Scotland chosen to kick off national rollout of EV infrastructure

Scotland has been chosen to host the launch of a national rollout of electrical vehicle (EV) infrastructure in the coming weeks.  

BT Group have chosen East Lothian to set in motion it’s project to repurpose its street cabinets into EV chargers.  

The company hopes the trial will trigger a scale-up to tackle the lack of EV chargers, bringing the UK Government one step closer to its target to boost the number of charging points by almost 250,000 by 2030.  

Tom Guy, managing director of BT Group, said: “Working closely with local councils in Scotland and more widely across the UK, we are at a critical stage of our journey in tackling a very real customer problem that sits at the heart of our wider purpose to connect for good.”  

Over the next two years, the company’s digital incubation team will carry out technical and commercial pilots to upgrade up to 60,000 street cabinets into EV charging units.  

The trials will help evaluate technical, civil planning, commercial and operational considerations for the rollout.   

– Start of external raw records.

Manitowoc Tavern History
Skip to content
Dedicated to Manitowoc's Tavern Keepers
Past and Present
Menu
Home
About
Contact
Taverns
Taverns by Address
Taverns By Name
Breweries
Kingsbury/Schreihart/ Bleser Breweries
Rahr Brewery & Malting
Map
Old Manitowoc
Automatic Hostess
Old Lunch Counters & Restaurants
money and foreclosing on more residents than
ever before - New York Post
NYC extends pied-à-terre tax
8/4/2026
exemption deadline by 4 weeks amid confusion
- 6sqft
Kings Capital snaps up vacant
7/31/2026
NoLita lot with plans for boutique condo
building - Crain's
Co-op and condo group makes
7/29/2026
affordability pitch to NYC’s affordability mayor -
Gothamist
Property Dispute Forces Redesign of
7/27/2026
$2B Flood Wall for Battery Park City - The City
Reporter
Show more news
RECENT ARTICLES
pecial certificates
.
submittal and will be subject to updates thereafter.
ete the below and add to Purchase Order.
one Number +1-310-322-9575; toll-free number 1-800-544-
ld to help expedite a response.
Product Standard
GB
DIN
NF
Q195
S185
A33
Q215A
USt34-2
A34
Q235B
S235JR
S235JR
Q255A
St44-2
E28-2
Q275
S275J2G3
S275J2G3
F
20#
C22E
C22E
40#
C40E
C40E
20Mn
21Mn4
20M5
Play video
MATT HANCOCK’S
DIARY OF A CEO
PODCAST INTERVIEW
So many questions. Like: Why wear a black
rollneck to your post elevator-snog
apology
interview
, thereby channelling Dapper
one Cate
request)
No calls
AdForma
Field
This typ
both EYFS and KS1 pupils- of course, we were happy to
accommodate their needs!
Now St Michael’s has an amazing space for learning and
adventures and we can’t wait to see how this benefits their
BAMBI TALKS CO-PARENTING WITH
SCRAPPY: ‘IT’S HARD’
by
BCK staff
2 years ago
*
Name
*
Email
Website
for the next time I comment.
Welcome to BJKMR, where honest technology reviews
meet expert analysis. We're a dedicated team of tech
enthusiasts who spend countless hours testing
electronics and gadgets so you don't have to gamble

Customer accessibility, local council engagement, public funding options and joint ventures are among the matters the company will analyse.  

The scheme was ignited after recent research from BT Group showed almost 60 per cent of UK citizens believe EV charging infrastructure is inadequate, with almost 80 per cent of petrol and diesel drivers quoting this as a barrier to not getting an EV.   

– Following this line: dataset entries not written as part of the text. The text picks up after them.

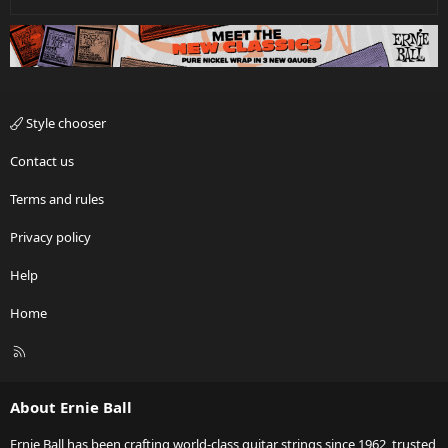
Style chooser
Contact us
Terms and rules
Privacy policy
Help
Home
R
S
S
About Ernie Ball
Ernie Ball has been crafting world-class guitar strings since 1962, trusted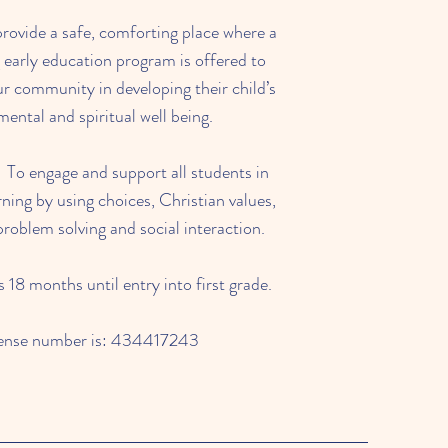
provide a safe, comforting place where a
g early education program is offered to
ur community in developing their child’s
mental and spiritual well being.
 To engage and support all students in
ning by using choices, Christian values,
oblem solving and social interaction.
18 months until entry into first grade.
cense number is: 434417243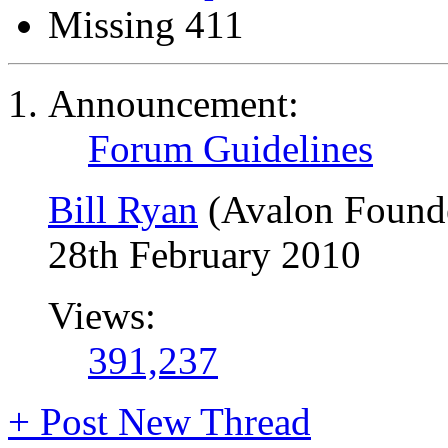
Missing 411
Announcement:
Forum Guidelines
Bill Ryan
(Avalon Found
28th February 2010
Views:
391,237
+
Post New Thread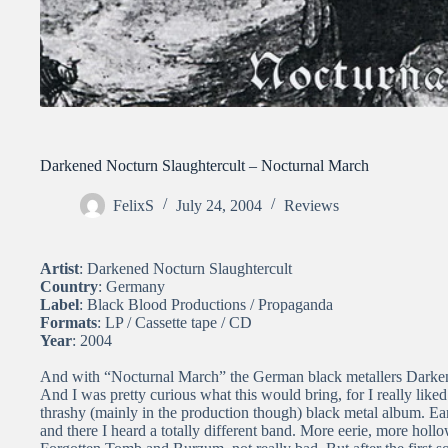
Darkened Nocturn Slaughtercult – Nocturnal March
FelixS
July 24, 2004
Reviews
Artist
: Darkened Nocturn Slaughtercult
Country
: Germany
Label
: Black Blood Productions / Propaganda
Formats
: LP / Cassette tape / CD
Year
: 2004
And with “Nocturnal March” the German black metallers Darkened
And I was pretty curious what this would bring, for I really like
thrashy (mainly in the production though) black metal album. Ear
and there I heard a totally different band. More eerie, more holl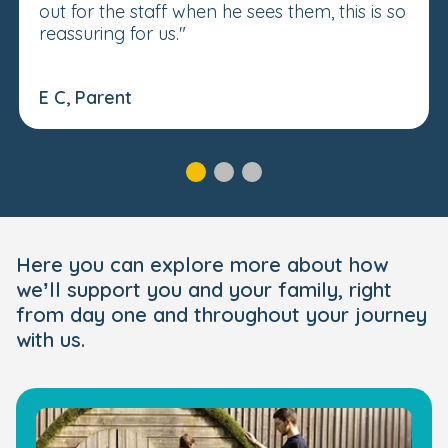
out for the staff when he sees them, this is so
reassuring for us."
E C, Parent
Here you can explore more about how
we’ll support you and your family, right
from day one and throughout your journey
with us.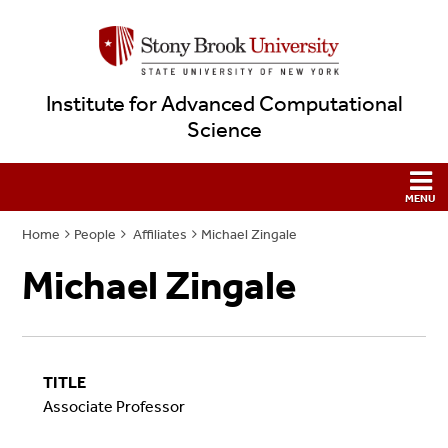
Institute for Advanced Computational
Science
Home
People
Affiliates
Michael Zingale
Michael Zingale
TITLE
Associate Professor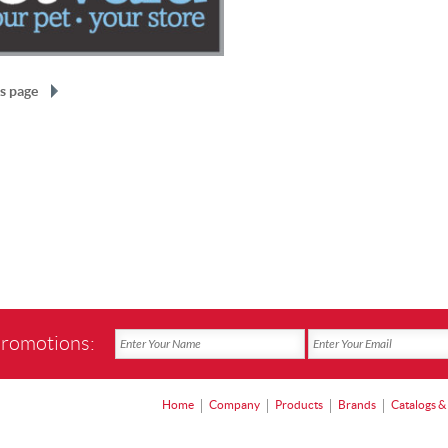
s page
promotions:
Home
Company
Products
Brands
Catalogs &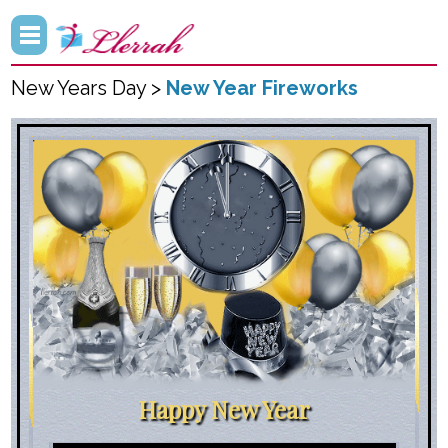
New Years Day >
New Year Fireworks
Happy New Year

According to the Society of Motor Manufacturers and Traders, as of December 2023, there were more than 975,000 EVs on UK roads yet a survey by mapping company Zapmap revealed there are currently only 53,000 charging points to meet such demand.   

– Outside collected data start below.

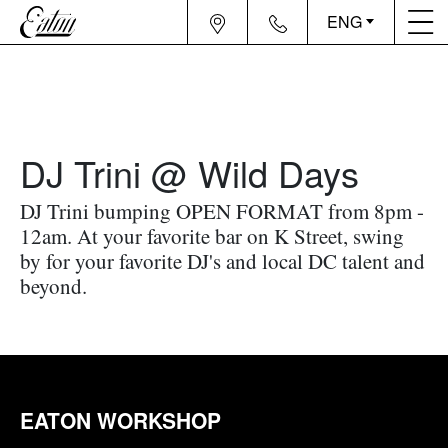
ENG
DJ Trini @ Wild Days
DJ Trini bumping OPEN FORMAT from 8pm -
12am. At your favorite bar on K Street, swing
by for your favorite DJ's and local DC talent and
beyond.
EATON WORKSHOP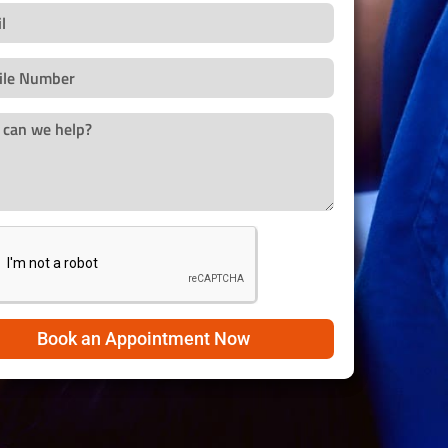
Book an Appointment Now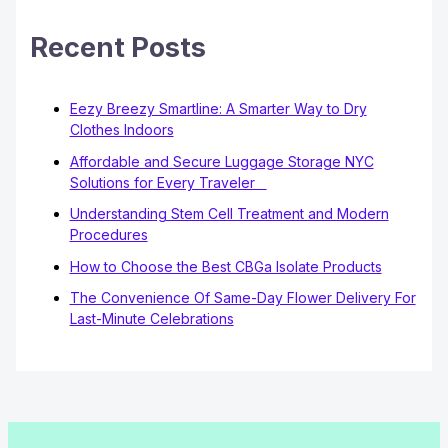
Recent Posts
Eezy Breezy Smartline: A Smarter Way to Dry
Clothes Indoors
Affordable and Secure Luggage Storage NYC
Solutions for Every Traveler
Understanding Stem Cell Treatment and Modern
Procedures
How to Choose the Best CBGa Isolate Products
The Convenience Of Same-Day Flower Delivery For
Last-Minute Celebrations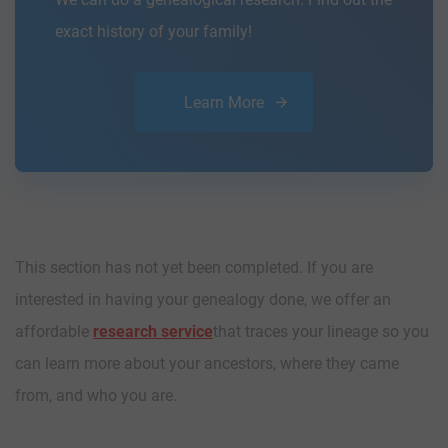
exact history of your family!
Learn More
This section has not yet been completed. If you are
interested in having your genealogy done, we offer an
affordable
research service
that traces your lineage so you
can learn more about your ancestors, where they came
from, and who you are.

It is also hoped the scheme will help decarbonise the transport system – which is the industry contributing the most to climate change in Scotland - and meet net-zero targets.  

“This is a key step in our mission to build products and services right now that work for the future, with positive transformation at the heart,” Guy added.  

North of the border, the goal is to cut transport emissions by 75 per cent by 2030 with overall plans to reach net zero set for 2045, five years before the rest of the UK.